- [Consigne A]: Relevez tous les noms géographiques (pays, villes, îles, océans) cités dans le récit de navigation, en ne mentionnant chacun qu'une seule fois.
- [Consigne B]: Dans le récit de navigation, à quelle place Eric Dumont a-t-il terminé le Vendée Globe ?

:: Texte extrait

"Petite" intro des capitaines
Nous vous avons laissé à Saint Martin après notre traversée difficile depuis la Colombie avec Cielo... mais cette étape n'était que la première partie du trajet vers le Brésil ! Si ce premier tronçon a été très dur du côté de Baranquilla, nous savions que la suite du programme qui nous mènerait de St Martin au Brésil serait au moins aussi difficile mais de surcroît beaucoup plus longue... Pas question d'embarquer Cielo, pas assez aguerrie pour ce périple et c'est Lisa qui nous a rejoint de France pour naviguer sur Shazzan.
Une amitié de plus de 15 ans
Lisa, je la connais depuis plus de 15 ans. Nous nous sommes rencontrées devinez-où !!! dans un club de voile où nous bossions toutes les deux comme bénévoles... Elle avait, je crois, 23 ans et était étudiante en école d'ostéopathie ; j'étais plus âgée que sa mère, mais vous comme moi, savons que l'amitié se fout de l'âge et nous sommes devenues les meilleures amies du monde...

Parfois, nous ne nous voyons pas pendant des mois mais à chaques retrouvailles, l'amour et l'admiration que nous nous portons permettent de retrouver immédiatement notre complicité entre confidences et parties de rigolade.
Car Lisa a un humour qui me fait mourir de rire, elle est joyeuse, pétillante et toujours très attentionnée.
En tant que professionnelle compétente, elle m'a donné une montagne de tips qui m'ont beaucoup aidée ! Si vous rajoutez, qu'elle sait parfaitement naviguer et qu'elle a des envies de large, Lisa était l'équipière idéale pour notre projet !

Dominique la connaissait moins au moment du départ mais vu leur humour et leur gentillesse à tous les 2, je n'avais aucun doute...
Et j'avais bien raison, car nous avons formé un super trio !
Un gros moment de doute avant le départ
Lisa a vécu à Saint-Martin pendant un moment et elle y a gardé des amis en particulier dans le monde de la mer. Parmi eux, il y a Eric Dumont, un ancien du Vendée Globe qui a fini 4ème dans une édition particulièrement difficile, une véritable pointure qui a parcouru un nombre de milles impressionnant sur toutes les mers du monde. Vous vous souvenez peut-être, nous vous en avons déjà parlé, c'est avec lui qui nous avions pris un apéro au beau milieu de l'Atlantique !

::::
:: Extrait de données

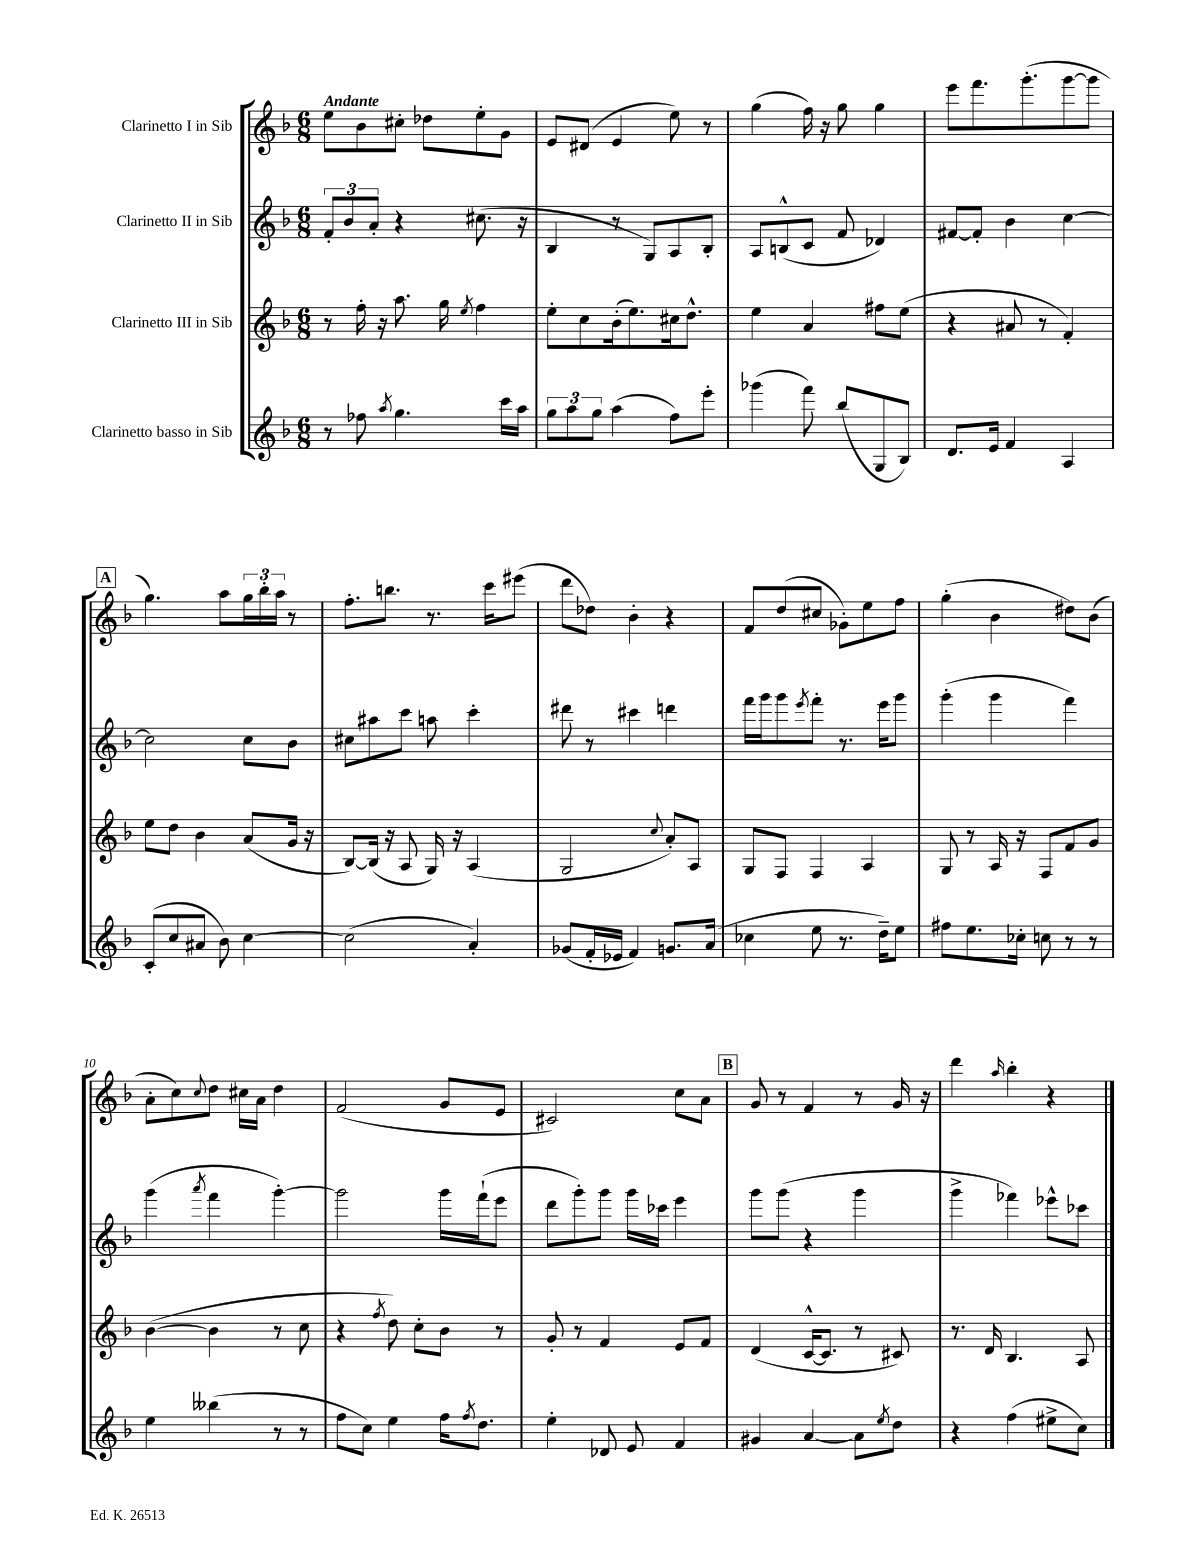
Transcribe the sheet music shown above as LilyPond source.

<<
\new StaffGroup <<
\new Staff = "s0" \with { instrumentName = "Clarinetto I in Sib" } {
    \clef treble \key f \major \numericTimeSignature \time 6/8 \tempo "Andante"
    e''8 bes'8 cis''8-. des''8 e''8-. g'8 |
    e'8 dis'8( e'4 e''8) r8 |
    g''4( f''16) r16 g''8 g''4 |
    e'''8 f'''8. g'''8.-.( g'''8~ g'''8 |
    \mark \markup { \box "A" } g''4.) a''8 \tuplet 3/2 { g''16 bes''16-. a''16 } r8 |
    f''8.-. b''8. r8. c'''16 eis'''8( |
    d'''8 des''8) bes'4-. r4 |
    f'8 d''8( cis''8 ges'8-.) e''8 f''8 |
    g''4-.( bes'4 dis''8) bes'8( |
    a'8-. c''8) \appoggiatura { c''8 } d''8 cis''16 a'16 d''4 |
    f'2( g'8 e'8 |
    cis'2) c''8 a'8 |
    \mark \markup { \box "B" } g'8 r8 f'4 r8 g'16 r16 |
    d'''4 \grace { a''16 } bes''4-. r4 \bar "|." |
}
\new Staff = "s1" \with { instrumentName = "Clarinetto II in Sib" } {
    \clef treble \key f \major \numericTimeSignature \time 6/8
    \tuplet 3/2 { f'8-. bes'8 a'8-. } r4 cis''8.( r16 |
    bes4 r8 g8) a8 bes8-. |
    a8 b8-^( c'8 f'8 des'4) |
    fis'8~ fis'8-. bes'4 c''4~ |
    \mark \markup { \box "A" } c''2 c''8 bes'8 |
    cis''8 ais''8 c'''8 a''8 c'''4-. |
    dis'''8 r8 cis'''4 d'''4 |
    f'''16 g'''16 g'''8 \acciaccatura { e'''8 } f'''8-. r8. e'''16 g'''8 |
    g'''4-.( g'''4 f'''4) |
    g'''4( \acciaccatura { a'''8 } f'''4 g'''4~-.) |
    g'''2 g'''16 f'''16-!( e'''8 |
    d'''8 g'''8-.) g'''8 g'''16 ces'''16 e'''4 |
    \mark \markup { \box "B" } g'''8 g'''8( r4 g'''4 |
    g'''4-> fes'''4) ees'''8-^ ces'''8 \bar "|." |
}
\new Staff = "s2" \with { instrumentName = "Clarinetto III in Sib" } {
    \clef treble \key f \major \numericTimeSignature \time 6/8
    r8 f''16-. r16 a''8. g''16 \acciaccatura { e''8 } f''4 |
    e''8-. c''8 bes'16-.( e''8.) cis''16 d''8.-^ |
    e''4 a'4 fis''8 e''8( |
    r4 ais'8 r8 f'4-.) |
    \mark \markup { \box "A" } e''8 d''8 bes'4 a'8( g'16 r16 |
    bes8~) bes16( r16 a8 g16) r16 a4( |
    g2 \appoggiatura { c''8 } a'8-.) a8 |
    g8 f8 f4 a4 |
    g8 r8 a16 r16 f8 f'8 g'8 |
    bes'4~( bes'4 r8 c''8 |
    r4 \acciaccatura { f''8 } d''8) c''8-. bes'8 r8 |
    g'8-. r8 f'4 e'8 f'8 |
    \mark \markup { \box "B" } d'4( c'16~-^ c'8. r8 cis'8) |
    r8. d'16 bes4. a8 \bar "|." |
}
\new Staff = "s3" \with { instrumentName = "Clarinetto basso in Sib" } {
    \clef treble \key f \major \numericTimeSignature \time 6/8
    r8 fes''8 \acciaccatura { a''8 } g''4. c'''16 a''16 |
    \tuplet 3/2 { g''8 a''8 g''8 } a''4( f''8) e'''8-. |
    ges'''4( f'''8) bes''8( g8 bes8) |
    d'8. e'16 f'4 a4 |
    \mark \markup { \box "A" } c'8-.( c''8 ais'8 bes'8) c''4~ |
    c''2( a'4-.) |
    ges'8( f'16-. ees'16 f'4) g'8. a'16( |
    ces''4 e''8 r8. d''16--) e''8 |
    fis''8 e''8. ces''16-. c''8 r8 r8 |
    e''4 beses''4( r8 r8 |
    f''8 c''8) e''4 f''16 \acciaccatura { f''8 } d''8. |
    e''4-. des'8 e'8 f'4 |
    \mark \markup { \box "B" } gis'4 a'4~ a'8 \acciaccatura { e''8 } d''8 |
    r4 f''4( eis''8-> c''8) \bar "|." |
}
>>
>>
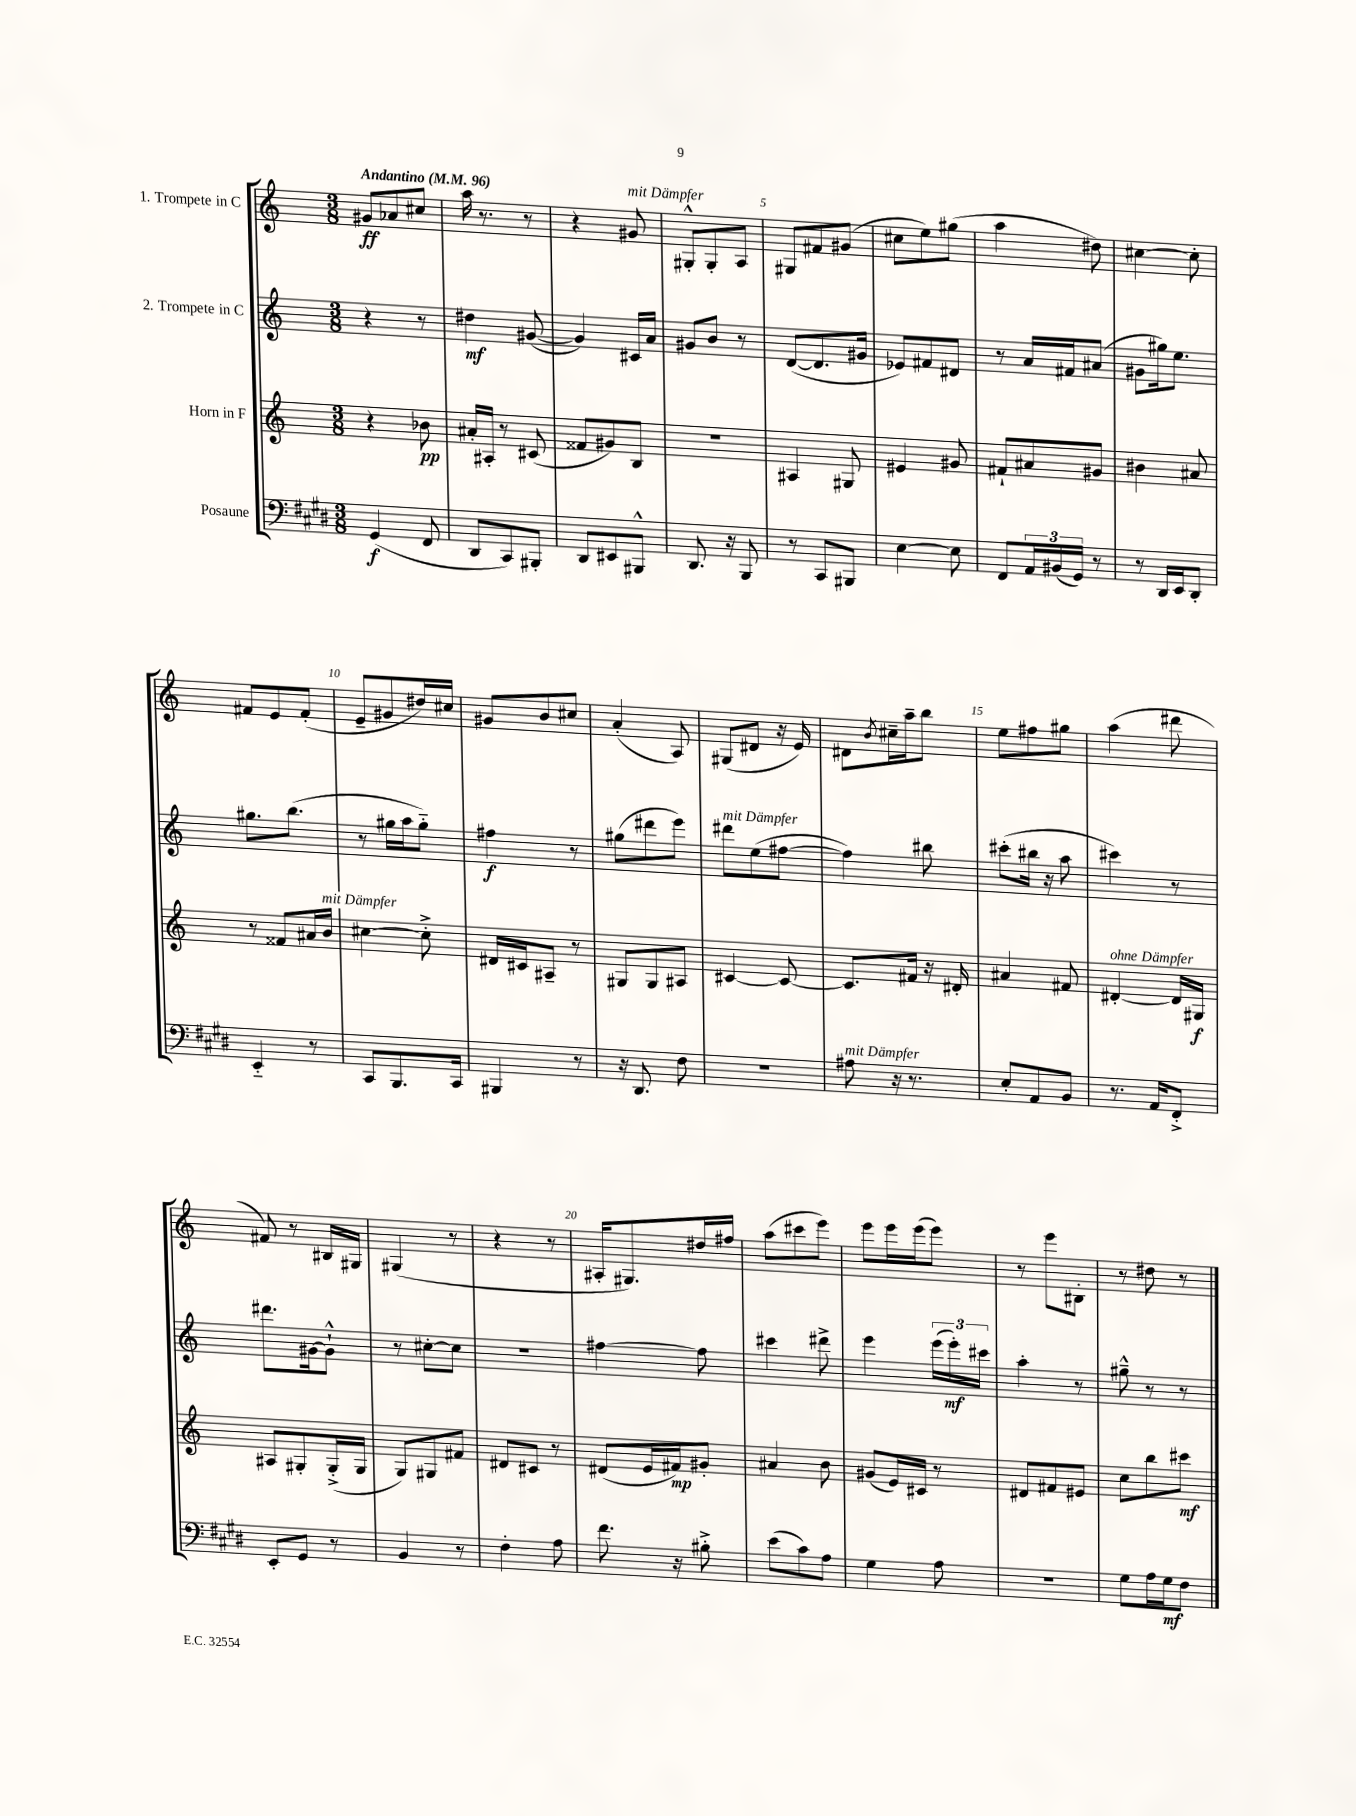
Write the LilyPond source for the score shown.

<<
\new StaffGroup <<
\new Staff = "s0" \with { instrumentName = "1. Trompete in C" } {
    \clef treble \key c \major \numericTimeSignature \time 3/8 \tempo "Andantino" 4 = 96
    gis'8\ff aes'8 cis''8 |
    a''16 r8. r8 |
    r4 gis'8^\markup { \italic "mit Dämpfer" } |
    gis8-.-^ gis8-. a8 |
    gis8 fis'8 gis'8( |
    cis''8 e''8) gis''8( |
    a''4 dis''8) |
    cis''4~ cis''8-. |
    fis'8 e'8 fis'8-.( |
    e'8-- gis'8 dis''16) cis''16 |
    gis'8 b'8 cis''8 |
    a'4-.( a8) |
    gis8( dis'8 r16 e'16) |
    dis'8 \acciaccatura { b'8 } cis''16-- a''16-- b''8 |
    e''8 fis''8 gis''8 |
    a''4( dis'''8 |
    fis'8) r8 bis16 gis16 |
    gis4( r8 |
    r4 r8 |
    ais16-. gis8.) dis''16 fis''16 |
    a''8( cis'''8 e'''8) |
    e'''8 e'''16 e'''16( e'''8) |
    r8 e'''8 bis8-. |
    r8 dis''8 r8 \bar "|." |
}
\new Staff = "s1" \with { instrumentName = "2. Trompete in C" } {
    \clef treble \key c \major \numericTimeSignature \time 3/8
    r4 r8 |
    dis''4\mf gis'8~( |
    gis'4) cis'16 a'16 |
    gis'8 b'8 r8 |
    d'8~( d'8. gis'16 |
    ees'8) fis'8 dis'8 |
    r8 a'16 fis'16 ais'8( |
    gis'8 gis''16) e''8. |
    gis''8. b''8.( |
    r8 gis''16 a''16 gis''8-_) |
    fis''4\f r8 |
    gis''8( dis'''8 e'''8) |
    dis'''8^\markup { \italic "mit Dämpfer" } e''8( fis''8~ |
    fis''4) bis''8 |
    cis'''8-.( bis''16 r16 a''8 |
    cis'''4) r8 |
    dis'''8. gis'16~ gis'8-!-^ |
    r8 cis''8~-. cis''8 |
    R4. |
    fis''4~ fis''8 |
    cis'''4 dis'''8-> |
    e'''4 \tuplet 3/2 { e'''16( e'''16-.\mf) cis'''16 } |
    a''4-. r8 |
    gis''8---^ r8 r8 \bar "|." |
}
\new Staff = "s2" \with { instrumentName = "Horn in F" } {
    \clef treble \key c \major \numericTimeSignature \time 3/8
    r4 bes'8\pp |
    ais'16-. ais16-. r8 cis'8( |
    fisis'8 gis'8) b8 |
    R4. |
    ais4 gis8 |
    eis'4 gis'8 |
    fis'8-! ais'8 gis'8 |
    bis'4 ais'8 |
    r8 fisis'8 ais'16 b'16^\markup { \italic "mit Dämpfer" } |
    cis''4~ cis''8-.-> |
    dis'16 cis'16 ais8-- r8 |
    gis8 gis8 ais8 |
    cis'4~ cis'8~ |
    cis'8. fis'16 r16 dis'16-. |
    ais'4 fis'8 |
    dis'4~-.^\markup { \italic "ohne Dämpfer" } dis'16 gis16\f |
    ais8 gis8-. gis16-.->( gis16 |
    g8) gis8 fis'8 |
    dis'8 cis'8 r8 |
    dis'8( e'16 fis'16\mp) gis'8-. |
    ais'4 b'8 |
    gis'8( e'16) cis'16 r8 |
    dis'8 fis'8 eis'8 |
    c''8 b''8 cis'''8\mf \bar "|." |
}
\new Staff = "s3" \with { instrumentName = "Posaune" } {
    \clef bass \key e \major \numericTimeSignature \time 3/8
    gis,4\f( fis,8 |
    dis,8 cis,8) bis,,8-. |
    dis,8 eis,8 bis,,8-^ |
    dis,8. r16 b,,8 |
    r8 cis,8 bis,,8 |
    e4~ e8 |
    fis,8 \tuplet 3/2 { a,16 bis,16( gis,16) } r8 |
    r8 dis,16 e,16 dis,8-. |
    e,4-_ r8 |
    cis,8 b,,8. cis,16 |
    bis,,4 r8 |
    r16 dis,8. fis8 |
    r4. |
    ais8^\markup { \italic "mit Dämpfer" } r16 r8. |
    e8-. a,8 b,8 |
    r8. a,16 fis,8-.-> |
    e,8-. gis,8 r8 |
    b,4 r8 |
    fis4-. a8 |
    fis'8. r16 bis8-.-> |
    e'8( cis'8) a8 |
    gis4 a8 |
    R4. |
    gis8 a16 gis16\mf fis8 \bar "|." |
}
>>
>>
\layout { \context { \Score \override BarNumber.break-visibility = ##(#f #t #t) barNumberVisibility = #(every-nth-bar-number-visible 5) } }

::::

- [Réponse complète A]: Saint Martin, Colombie, Baranquilla, Brésil, France, Atlantique

- [Réponse complète B]: Il a fini 4e, lors d'une édition particulièrement difficile.